● SOURCE DOCUMENT
--- START ---

Star Spangled Banner
Posted by Pamela under Uncategorized | Permalink | | Leave A Comment | 1 Comment
No…it does not end with “Play Ball!”
We hear the music begin to play, and we rise and face the flag. Some of us place our hand over our heart. Some even risk public embarrassment about our lack of vocal range and sing along. I can remember being in elementary school and learning the words to our National Anthem. I’m not sure that most of the present generation of school children really know the words. They mumble and fumble and do their best; but the language is archaic and the passion for freedom that we were taught seems a bit watered down these days. I invite you today to imagine that you are Francis Scott Key. Imagine that night has fallen during the course of a battle and you have been waiting restlessly for the sun to rise and for some news of who had been victorious. Imagine the moment when his worry was replaced by joy — the moment when he saw that Fort McHenry still flew the American flag.
Did you remember that the Star Spangled Banner has four stanzas? I present them for you here in hope that you will hear in them the passion of one man as he witnessed the triumph of liberty over oppression. ”Tis the star spangled banner, oh long may it wave! O’er the land of the free and the home of the brave.”
The Star Spangled Banner
Oh, say can you see by the dawn’s early light
What so proudly we hailed at the twilight’s last gleaming?
Whose broad stripes and bright stars thru the perilous fight,
O’er the ramparts we watched were so gallantly streaming?
And the rocket’s red glare, the bombs bursting in air,
Gave proof through the night that our flag was still there.
Oh, say does that star-spangled banner yet wave
O’er the land of the free and the home of the brave?
On the shore, dimly seen through the mists of the deep,
Where the foe’s haughty host in dread silence reposes,
What is that which the breeze, o’er the towering steep,
As it fitfully blows, half conceals, half discloses?

--- END ---

● DATA SECTION
--- START ---

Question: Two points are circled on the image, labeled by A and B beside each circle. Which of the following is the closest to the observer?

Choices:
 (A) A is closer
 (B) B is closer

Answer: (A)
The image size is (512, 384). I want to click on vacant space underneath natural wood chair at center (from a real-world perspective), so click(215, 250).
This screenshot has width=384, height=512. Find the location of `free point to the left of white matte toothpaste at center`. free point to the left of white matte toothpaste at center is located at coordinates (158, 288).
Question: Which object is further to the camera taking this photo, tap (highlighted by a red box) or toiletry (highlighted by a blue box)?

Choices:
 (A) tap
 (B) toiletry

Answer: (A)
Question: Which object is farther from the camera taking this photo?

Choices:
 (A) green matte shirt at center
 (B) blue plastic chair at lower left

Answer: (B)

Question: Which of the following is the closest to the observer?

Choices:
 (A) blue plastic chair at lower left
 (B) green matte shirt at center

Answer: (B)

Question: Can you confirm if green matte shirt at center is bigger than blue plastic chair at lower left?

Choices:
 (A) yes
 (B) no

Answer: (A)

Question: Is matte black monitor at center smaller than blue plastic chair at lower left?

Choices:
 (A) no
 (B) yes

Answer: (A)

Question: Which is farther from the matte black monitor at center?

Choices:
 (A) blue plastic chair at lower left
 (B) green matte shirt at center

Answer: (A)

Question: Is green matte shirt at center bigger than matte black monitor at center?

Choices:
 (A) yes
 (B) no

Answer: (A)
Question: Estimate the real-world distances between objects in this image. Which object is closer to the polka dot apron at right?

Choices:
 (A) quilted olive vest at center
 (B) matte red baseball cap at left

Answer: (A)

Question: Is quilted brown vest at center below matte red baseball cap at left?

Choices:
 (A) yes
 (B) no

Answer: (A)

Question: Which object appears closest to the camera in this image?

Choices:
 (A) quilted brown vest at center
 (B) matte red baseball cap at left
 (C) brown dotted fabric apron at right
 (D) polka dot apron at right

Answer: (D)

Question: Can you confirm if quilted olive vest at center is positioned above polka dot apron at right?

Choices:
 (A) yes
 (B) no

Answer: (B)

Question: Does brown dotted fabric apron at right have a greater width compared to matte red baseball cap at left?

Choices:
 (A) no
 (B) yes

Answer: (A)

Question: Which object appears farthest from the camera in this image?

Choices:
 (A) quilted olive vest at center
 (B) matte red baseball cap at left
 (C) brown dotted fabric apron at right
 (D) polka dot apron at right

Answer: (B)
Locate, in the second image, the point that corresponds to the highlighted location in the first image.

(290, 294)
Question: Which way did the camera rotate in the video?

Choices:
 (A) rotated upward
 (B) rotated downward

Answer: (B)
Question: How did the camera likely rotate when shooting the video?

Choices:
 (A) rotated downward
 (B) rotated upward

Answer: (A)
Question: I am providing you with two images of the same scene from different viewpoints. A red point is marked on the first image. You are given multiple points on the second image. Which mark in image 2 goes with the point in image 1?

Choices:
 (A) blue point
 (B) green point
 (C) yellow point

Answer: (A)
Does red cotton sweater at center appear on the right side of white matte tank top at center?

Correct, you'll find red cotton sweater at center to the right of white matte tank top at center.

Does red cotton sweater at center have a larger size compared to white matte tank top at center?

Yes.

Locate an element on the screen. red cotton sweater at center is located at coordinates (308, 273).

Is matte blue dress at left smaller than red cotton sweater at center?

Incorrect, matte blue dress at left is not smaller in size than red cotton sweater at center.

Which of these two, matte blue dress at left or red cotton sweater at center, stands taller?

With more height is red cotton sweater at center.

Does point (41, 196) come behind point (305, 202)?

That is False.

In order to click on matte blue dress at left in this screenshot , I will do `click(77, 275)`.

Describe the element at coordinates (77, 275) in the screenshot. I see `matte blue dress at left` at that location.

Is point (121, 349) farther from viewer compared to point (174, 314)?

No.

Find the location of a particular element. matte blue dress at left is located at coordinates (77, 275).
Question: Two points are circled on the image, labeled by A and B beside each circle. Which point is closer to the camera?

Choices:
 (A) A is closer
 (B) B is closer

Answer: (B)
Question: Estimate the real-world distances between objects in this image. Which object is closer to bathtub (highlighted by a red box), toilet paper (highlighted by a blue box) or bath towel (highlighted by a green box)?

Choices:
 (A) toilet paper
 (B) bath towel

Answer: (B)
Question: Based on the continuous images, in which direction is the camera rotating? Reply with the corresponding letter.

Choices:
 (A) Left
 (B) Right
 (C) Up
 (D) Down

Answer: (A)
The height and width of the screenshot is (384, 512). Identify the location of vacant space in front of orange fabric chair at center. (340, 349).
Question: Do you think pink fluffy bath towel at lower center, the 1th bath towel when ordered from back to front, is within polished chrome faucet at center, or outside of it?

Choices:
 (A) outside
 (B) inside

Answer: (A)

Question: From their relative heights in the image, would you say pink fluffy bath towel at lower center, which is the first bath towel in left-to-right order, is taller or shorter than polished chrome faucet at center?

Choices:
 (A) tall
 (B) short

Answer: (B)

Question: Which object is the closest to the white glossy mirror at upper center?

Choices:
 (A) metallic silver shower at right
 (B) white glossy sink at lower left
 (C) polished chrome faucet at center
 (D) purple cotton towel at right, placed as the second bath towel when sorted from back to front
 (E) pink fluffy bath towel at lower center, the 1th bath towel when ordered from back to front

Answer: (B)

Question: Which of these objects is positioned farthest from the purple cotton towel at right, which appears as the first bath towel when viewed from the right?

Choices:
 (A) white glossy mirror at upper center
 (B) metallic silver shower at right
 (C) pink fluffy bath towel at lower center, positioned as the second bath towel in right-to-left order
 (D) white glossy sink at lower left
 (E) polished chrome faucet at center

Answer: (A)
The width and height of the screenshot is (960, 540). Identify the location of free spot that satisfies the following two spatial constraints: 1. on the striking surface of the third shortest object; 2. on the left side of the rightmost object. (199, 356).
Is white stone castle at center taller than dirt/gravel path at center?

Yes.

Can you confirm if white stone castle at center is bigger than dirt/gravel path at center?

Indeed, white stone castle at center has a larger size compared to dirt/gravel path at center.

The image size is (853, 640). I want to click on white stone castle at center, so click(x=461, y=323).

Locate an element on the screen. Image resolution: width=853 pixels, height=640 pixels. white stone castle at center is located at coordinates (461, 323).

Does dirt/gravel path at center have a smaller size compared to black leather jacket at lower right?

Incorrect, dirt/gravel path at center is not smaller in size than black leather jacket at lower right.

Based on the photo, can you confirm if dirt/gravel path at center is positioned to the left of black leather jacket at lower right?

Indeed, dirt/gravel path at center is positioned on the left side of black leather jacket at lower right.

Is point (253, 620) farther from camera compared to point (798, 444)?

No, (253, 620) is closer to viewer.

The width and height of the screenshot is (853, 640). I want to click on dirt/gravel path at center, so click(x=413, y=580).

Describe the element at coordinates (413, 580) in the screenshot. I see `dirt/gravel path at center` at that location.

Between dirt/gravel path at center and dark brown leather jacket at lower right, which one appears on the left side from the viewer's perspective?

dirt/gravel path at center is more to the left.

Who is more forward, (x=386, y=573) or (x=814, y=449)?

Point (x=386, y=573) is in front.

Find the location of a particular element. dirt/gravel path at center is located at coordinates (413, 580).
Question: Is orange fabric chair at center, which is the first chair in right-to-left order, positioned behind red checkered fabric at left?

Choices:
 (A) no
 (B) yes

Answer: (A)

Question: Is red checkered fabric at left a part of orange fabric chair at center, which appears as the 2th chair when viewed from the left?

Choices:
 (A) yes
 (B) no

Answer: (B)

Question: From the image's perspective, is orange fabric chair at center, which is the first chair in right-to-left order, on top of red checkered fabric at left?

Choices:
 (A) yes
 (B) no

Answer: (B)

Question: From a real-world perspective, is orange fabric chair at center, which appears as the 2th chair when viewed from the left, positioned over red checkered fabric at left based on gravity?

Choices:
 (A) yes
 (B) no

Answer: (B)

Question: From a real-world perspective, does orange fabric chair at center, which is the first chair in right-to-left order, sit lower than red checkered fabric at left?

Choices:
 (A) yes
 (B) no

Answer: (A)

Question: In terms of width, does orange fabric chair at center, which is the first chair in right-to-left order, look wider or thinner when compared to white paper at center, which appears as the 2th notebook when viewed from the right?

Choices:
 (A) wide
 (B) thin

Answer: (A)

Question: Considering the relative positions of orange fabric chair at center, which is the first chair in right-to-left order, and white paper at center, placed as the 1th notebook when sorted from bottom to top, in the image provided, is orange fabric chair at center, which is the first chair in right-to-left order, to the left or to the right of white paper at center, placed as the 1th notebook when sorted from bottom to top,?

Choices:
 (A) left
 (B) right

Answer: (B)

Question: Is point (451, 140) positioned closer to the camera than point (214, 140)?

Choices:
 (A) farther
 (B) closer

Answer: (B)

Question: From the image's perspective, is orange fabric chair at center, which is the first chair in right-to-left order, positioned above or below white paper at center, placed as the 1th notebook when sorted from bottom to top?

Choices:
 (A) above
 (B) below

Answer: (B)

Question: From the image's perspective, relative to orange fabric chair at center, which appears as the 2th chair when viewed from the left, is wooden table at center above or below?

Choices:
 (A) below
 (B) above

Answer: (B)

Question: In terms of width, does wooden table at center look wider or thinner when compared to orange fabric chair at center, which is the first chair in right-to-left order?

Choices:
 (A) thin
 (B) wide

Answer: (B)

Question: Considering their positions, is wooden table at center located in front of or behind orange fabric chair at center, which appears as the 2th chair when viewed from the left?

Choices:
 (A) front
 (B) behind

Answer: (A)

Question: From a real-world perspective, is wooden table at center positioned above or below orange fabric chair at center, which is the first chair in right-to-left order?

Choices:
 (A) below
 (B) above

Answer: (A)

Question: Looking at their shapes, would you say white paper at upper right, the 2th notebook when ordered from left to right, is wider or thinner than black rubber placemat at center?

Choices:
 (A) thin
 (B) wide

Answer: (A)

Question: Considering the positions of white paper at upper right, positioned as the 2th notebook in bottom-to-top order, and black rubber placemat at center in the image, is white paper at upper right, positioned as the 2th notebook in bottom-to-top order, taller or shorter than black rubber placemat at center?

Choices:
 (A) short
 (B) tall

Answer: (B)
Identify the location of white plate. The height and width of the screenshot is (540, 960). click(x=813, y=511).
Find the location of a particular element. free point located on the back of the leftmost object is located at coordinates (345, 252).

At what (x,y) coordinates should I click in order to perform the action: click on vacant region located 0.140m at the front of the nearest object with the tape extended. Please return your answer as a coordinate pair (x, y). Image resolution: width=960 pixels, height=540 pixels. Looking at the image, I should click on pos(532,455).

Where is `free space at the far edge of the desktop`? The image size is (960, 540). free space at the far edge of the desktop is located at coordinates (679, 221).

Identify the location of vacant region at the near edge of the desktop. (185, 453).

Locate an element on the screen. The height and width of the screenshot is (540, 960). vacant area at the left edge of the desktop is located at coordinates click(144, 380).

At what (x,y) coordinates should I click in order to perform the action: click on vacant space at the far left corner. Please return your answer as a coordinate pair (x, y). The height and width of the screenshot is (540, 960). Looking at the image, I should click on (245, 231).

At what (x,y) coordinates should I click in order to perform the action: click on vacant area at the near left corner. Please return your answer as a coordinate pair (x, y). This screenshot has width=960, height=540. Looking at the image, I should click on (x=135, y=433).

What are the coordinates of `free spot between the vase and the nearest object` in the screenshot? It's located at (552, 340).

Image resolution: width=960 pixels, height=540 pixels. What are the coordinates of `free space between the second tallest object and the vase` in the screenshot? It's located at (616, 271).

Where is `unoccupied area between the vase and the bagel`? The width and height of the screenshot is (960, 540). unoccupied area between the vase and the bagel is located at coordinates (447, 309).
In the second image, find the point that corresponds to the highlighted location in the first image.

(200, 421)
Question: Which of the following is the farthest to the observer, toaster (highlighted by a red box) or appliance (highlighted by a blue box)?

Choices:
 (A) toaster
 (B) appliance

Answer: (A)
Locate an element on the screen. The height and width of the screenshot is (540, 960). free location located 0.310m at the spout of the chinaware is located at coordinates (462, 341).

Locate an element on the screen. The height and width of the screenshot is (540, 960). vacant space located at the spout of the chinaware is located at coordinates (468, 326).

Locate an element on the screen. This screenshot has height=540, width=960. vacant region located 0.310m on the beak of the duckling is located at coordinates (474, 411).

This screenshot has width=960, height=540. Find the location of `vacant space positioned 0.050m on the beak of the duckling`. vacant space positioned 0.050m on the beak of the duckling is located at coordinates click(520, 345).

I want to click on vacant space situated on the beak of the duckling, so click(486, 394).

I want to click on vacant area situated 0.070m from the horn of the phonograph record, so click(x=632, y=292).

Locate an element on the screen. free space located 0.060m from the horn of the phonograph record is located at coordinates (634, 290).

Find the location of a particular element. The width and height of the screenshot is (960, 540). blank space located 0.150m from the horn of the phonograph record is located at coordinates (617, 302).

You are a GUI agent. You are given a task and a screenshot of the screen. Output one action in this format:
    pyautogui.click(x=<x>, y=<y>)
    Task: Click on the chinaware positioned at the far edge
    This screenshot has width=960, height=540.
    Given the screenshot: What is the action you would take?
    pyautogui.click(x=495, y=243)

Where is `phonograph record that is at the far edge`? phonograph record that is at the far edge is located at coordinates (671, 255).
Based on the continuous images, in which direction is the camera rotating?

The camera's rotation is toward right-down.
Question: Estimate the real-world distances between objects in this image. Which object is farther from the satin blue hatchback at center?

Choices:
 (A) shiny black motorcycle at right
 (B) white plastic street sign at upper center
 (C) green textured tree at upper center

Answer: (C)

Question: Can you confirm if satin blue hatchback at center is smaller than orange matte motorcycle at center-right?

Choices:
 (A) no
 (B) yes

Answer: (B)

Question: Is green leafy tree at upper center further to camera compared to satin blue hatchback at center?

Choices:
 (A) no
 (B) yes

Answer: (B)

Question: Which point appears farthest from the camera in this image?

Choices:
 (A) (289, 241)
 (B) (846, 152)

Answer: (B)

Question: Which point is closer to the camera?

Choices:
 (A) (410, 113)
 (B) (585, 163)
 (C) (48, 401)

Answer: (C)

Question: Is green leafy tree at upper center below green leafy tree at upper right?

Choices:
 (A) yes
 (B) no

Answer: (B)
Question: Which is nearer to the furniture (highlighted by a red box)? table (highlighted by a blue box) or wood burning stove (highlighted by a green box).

--- END ---

● WRITTEN PROBLEM
Translate this sentence from the post about the Star Spangled Banner into Spanish: "I can remember being in elementary school and learning the words to our National Anthem."

● FULL ANSWER
Puedo recordar cuando estaba en la escuela primaria y aprendía la letra de nuestro himno nacional.